### Source data

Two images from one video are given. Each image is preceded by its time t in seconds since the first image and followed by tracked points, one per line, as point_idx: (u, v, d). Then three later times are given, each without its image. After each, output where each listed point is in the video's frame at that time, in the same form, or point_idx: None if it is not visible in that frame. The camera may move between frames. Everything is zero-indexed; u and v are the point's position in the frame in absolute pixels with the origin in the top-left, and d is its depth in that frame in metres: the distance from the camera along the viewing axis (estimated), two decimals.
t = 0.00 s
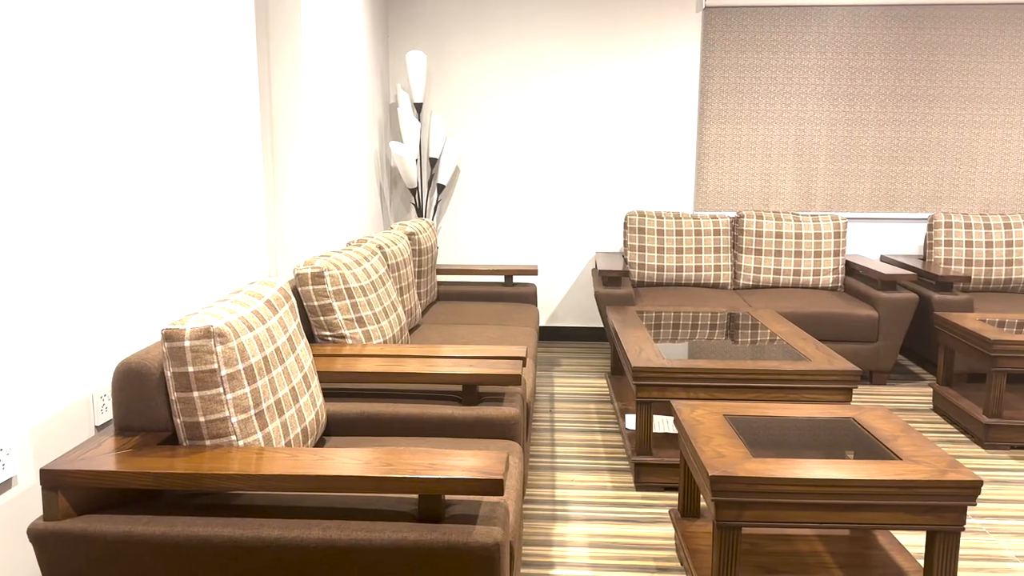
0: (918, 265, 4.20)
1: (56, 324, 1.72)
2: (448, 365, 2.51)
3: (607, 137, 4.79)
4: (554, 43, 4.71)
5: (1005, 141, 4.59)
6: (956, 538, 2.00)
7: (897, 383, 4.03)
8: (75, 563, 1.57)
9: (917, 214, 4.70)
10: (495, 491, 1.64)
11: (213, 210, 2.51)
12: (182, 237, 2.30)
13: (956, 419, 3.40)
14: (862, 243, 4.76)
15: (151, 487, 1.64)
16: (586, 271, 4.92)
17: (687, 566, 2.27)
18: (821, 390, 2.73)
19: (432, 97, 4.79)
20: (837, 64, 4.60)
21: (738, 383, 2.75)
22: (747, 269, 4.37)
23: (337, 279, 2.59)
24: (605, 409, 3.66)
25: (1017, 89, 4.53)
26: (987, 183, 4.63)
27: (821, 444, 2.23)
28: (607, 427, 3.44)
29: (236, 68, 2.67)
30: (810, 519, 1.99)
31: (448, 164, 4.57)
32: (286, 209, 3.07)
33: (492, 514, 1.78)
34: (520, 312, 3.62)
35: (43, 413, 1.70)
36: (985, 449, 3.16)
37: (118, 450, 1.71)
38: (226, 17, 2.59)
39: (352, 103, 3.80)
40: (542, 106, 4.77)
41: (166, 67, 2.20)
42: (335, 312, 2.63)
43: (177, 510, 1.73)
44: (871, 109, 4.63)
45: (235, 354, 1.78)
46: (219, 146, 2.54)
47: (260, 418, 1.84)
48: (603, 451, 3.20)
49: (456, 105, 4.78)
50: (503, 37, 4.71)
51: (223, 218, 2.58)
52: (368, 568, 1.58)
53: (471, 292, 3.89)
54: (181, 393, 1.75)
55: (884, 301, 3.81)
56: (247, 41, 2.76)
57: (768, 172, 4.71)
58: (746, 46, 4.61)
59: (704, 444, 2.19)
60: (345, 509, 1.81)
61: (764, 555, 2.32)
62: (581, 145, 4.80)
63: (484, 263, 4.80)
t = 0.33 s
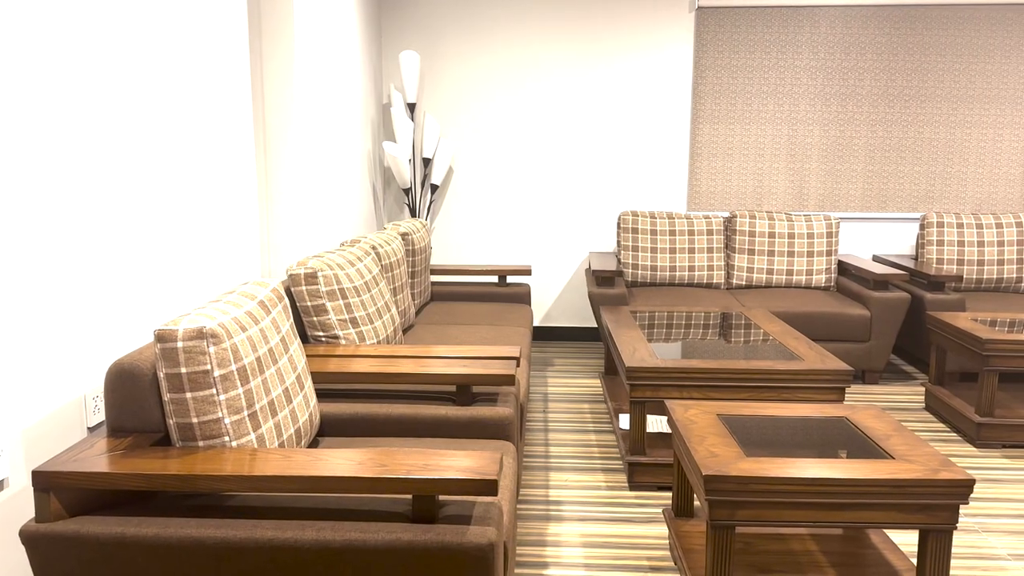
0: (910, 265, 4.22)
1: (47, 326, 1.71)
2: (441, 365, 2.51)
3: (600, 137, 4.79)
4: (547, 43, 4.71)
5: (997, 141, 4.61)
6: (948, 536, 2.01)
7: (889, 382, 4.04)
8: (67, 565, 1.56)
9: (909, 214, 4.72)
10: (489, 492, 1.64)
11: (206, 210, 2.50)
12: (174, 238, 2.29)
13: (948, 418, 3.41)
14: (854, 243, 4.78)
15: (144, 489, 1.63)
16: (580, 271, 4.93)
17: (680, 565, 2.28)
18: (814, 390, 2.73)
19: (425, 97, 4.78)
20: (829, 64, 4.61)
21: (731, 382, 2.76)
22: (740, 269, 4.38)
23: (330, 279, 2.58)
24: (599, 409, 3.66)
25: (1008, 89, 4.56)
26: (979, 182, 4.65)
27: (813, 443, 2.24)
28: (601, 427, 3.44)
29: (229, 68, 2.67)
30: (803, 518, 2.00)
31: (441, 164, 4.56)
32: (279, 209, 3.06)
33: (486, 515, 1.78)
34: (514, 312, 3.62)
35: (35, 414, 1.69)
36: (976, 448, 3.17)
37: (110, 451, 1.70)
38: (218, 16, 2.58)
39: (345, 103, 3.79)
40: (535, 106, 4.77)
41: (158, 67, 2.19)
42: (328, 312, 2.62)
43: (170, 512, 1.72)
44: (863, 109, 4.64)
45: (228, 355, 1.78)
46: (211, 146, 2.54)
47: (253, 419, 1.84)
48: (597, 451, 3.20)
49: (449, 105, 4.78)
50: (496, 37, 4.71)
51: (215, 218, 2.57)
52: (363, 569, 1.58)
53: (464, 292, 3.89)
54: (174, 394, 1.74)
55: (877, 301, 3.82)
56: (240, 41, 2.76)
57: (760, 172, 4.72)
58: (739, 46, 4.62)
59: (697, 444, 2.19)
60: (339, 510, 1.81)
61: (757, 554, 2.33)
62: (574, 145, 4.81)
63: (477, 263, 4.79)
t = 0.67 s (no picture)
0: (899, 264, 4.24)
1: (36, 327, 1.70)
2: (432, 366, 2.51)
3: (591, 136, 4.80)
4: (537, 42, 4.71)
5: (985, 141, 4.64)
6: (937, 534, 2.02)
7: (879, 381, 4.06)
8: (55, 567, 1.55)
9: (898, 214, 4.74)
10: (481, 492, 1.64)
11: (196, 211, 2.49)
12: (163, 239, 2.28)
13: (937, 417, 3.43)
14: (844, 242, 4.80)
15: (132, 491, 1.62)
16: (570, 271, 4.93)
17: (671, 565, 2.28)
18: (804, 389, 2.74)
19: (415, 97, 4.77)
20: (819, 64, 4.63)
21: (722, 382, 2.76)
22: (730, 269, 4.39)
23: (320, 279, 2.57)
24: (590, 409, 3.66)
25: (996, 90, 4.59)
26: (967, 183, 4.68)
27: (803, 442, 2.25)
28: (592, 427, 3.44)
29: (218, 68, 2.66)
30: (793, 517, 2.00)
31: (432, 164, 4.56)
32: (268, 209, 3.05)
33: (477, 515, 1.78)
34: (505, 312, 3.61)
35: (23, 416, 1.67)
36: (965, 446, 3.19)
37: (99, 453, 1.69)
38: (208, 15, 2.57)
39: (335, 102, 3.78)
40: (526, 105, 4.77)
41: (145, 66, 2.17)
42: (318, 312, 2.61)
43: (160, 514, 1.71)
44: (852, 109, 4.66)
45: (218, 356, 1.77)
46: (201, 145, 2.53)
47: (243, 421, 1.83)
48: (588, 451, 3.20)
49: (440, 105, 4.77)
50: (486, 37, 4.71)
51: (204, 218, 2.56)
52: (354, 570, 1.57)
53: (455, 292, 3.88)
54: (163, 395, 1.73)
55: (866, 301, 3.84)
56: (229, 40, 2.74)
57: (750, 172, 4.74)
58: (729, 46, 4.63)
59: (688, 443, 2.20)
60: (329, 511, 1.81)
61: (748, 553, 2.33)
62: (564, 144, 4.81)
63: (467, 263, 4.79)
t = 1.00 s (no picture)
0: (884, 264, 4.26)
1: (18, 329, 1.68)
2: (419, 366, 2.50)
3: (578, 136, 4.80)
4: (524, 42, 4.71)
5: (968, 141, 4.67)
6: (921, 532, 2.04)
7: (864, 379, 4.09)
8: (38, 571, 1.53)
9: (882, 213, 4.78)
10: (468, 493, 1.64)
11: (180, 212, 2.47)
12: (146, 240, 2.26)
13: (922, 416, 3.45)
14: (829, 242, 4.82)
15: (116, 493, 1.61)
16: (557, 271, 4.93)
17: (658, 564, 2.29)
18: (790, 388, 2.75)
19: (402, 96, 4.76)
20: (804, 65, 4.65)
21: (708, 381, 2.77)
22: (717, 268, 4.41)
23: (306, 280, 2.56)
24: (577, 409, 3.66)
25: (979, 91, 4.62)
26: (951, 182, 4.72)
27: (789, 441, 2.26)
28: (580, 427, 3.44)
29: (203, 67, 2.64)
30: (779, 516, 2.01)
31: (419, 164, 4.55)
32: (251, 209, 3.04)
33: (464, 516, 1.78)
34: (492, 312, 3.61)
35: (5, 418, 1.66)
36: (949, 444, 3.21)
37: (83, 455, 1.68)
38: (192, 13, 2.55)
39: (322, 102, 3.77)
40: (512, 105, 4.77)
41: (130, 67, 2.16)
42: (304, 314, 2.60)
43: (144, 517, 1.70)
44: (837, 109, 4.69)
45: (202, 358, 1.76)
46: (185, 144, 2.51)
47: (228, 422, 1.82)
48: (575, 451, 3.20)
49: (426, 105, 4.76)
50: (473, 37, 4.71)
51: (189, 217, 2.54)
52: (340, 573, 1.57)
53: (442, 292, 3.87)
54: (147, 397, 1.72)
55: (851, 300, 3.86)
56: (213, 40, 2.73)
57: (736, 172, 4.76)
58: (714, 47, 4.65)
59: (674, 443, 2.21)
60: (315, 513, 1.80)
61: (734, 552, 2.34)
62: (551, 144, 4.81)
63: (453, 263, 4.78)
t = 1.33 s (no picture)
0: (864, 263, 4.30)
1: None
2: (401, 367, 2.49)
3: (560, 136, 4.81)
4: (506, 43, 4.71)
5: (946, 142, 4.72)
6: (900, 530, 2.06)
7: (844, 378, 4.12)
8: None
9: (861, 213, 4.82)
10: (449, 494, 1.64)
11: (159, 213, 2.45)
12: (125, 242, 2.24)
13: (901, 414, 3.48)
14: (810, 242, 4.86)
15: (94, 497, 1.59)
16: (540, 271, 4.93)
17: (640, 563, 2.30)
18: (771, 387, 2.77)
19: (384, 96, 4.74)
20: (784, 66, 4.68)
21: (690, 381, 2.78)
22: (699, 269, 4.42)
23: (287, 282, 2.54)
24: (560, 410, 3.66)
25: (957, 92, 4.67)
26: (929, 183, 4.77)
27: (770, 440, 2.28)
28: (562, 427, 3.45)
29: (183, 67, 2.62)
30: (759, 515, 2.03)
31: (402, 165, 4.54)
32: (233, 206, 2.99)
33: (445, 518, 1.77)
34: (475, 313, 3.60)
35: None
36: (928, 442, 3.24)
37: (60, 459, 1.66)
38: (172, 13, 2.54)
39: (303, 102, 3.75)
40: (495, 106, 4.76)
41: (108, 68, 2.14)
42: (285, 315, 2.58)
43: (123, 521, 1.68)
44: (816, 110, 4.72)
45: (181, 360, 1.75)
46: (165, 144, 2.49)
47: (207, 425, 1.80)
48: (558, 451, 3.20)
49: (408, 106, 4.75)
50: (455, 37, 4.70)
51: (168, 220, 2.52)
52: None
53: (424, 293, 3.86)
54: (125, 400, 1.70)
55: (832, 299, 3.88)
56: (192, 39, 2.70)
57: (718, 173, 4.78)
58: (696, 48, 4.66)
59: (656, 442, 2.21)
60: (296, 516, 1.79)
61: (716, 551, 2.35)
62: (534, 144, 4.81)
63: (434, 264, 4.77)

######

The task
Write out each line of the data above exactly, starting at the top and finishing with the line containing "22: (747, 269, 4.37)"; omit the pictures.

Written solution
Two images from one video are given. Each image is preceded by its time t in seconds since the first image and followed by tracked points, one per line, as point_idx: (u, v, d). Then three later times are given, each without its image. After each, output where each listed point is in the video's frame at that time, in the same form, or point_idx: None if it is not visible in that frame. The camera may move between frames. Everything is zero-indexed; u and v are the point's position in the frame in absolute pixels with the origin in the top-left, and d is its depth in that frame in metres: the distance from the camera along the viewing axis (estimated), two decimals.
t = 0.00 s
0: (918, 265, 4.20)
1: (56, 324, 1.72)
2: (448, 365, 2.51)
3: (607, 137, 4.79)
4: (554, 43, 4.71)
5: (1005, 141, 4.59)
6: (956, 538, 2.00)
7: (897, 383, 4.03)
8: (75, 563, 1.57)
9: (917, 214, 4.70)
10: (495, 491, 1.64)
11: (213, 210, 2.51)
12: (182, 237, 2.30)
13: (956, 419, 3.40)
14: (862, 243, 4.76)
15: (151, 487, 1.64)
16: (586, 271, 4.92)
17: (687, 566, 2.27)
18: (821, 390, 2.73)
19: (432, 97, 4.79)
20: (837, 64, 4.60)
21: (738, 383, 2.75)
22: (747, 269, 4.37)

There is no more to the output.